Je terminerai sur un point que j’ai écarté plus haut dans cet essai : le travail et les compétences (ou comment peut-on monter dans les sphères). J’ouvre tout de suite la boite de Pandore en changeant les termes travail et compétences par acquis et inné.
Bien souvent lors de mes discussions avec des amis ou collègues avec qui je refais le monde, arrive l’éternel débat sur l’inné ou l’acquis. Il prend toute sa mesure dans ma théorie. Je rencontre des gens qui sont persuadés qu’une personne sans prédisposition, peut monter très haut juste par son travail (l’acquis). Moi je suis convaincu de la prédisposition des individus. Cependant, je l’accompagne toujours de l’importance de l’acquis. Je vais essayer de résumer ma pensée même si elle mériterait un article à elle seule. Une personne sans inné, en travaillant beaucoup, pourra évidemment percer mais n’ira pas très loin (rappelez-vous mes valeurs minimums). Une personne prédisposée, en ne faisant rien, percera toujours mais n’ira pas loin non plus car tout doit s’apprendre et se travailler (l’inné n’a jamais appris un théorème, même s’il permet de le comprendre). Donc l’excellence provient d’une bonne dose d’inné, mise en exergue par les efforts de l’acquis.

En plus, ma vision n’est pas manichéenne sur le sujet. Tout ceci est conditionné par l’époque, l’entourage, la chance (même si mon esprit cartésien a tendance à l’exclure). Churchill aurait-il été ce premier ministre mondialement puissant et talentueux s’il l’avait été après la guerre ?

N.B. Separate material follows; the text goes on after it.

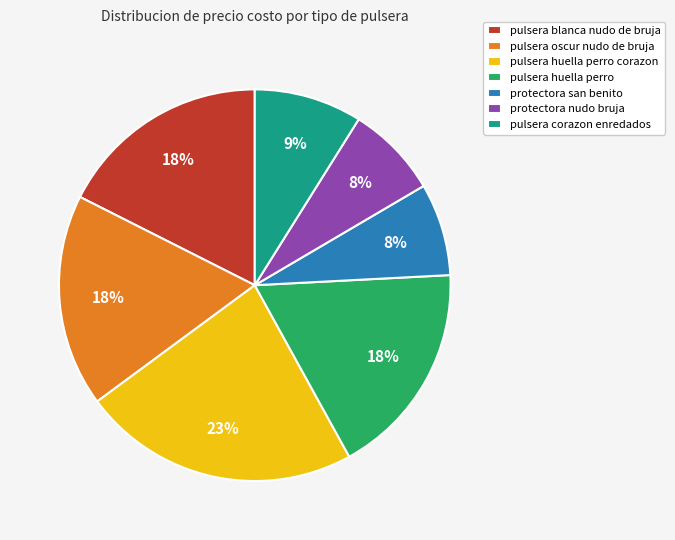

True or false: pulsera oscur nudo de bruja accounts for 27% of the total.

False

En conclusion, notre société est segmentée par des niveaux de compétences, que j’ai imagé par des sphères concentriques. Chaque individu se positionne sur un niveau à un instant T et peut éventuellement progresser vers les niveaux supérieurs. Il les atteint par le travail ou les études, mais toujours grâce au mérite, en récompense de ses aptitudes personnelles et non pas parce qu’il le vaut bien. Il y a bien évidemment toujours quelques exceptions mais vu dans l’ensemble, les règles sont respectées ; et puis localement, ces « anomalies » sont toujours sanctionnées ou contrebalancées au final, la nature reprenant ces droits.

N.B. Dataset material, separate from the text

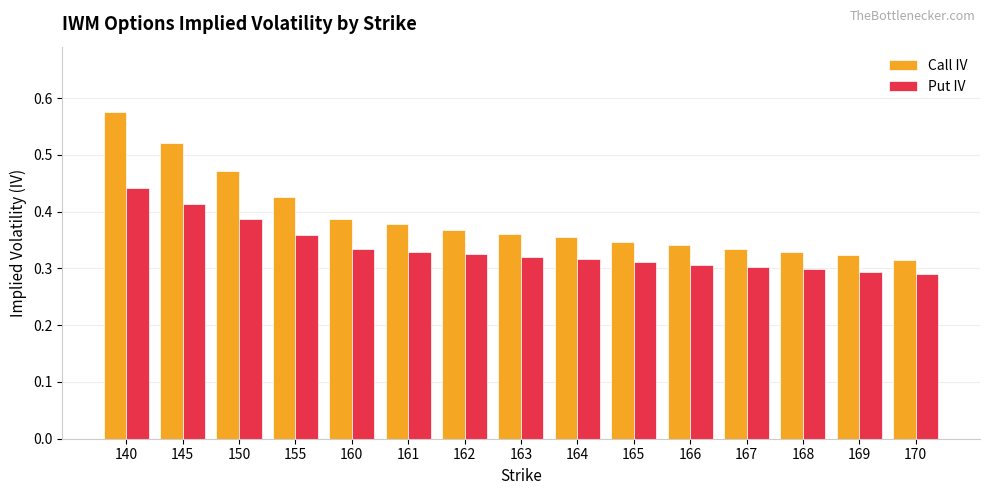

At 166, list the series in order from smallest to largest.

Put IV, Call IV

Pour aller plus loin sur le sujet, nous nous sommes intéressés uniquement à un aspect professionnel du sujet. Je crois fermement que ces sphères influent aussi sur notre vie sociale. Sans trop m’avancer dans ma vision de la chose, je pense que le changement de sphère (professionnellement) entraine inéluctablement un changement de sphère en dehors du travail. Nous verrons dans un prochain article par quoi peuvent se traduire ces changements sociaux.

Je terminerai avec une citation de Machiavelle (et parce que ça fait toujours bien de citer de vrais philosophes car on donne l’impression qu’il valide notre travail) : « La nature nous a créés avec la faculté de tout désirer et l’impuissance de tout obtenir ».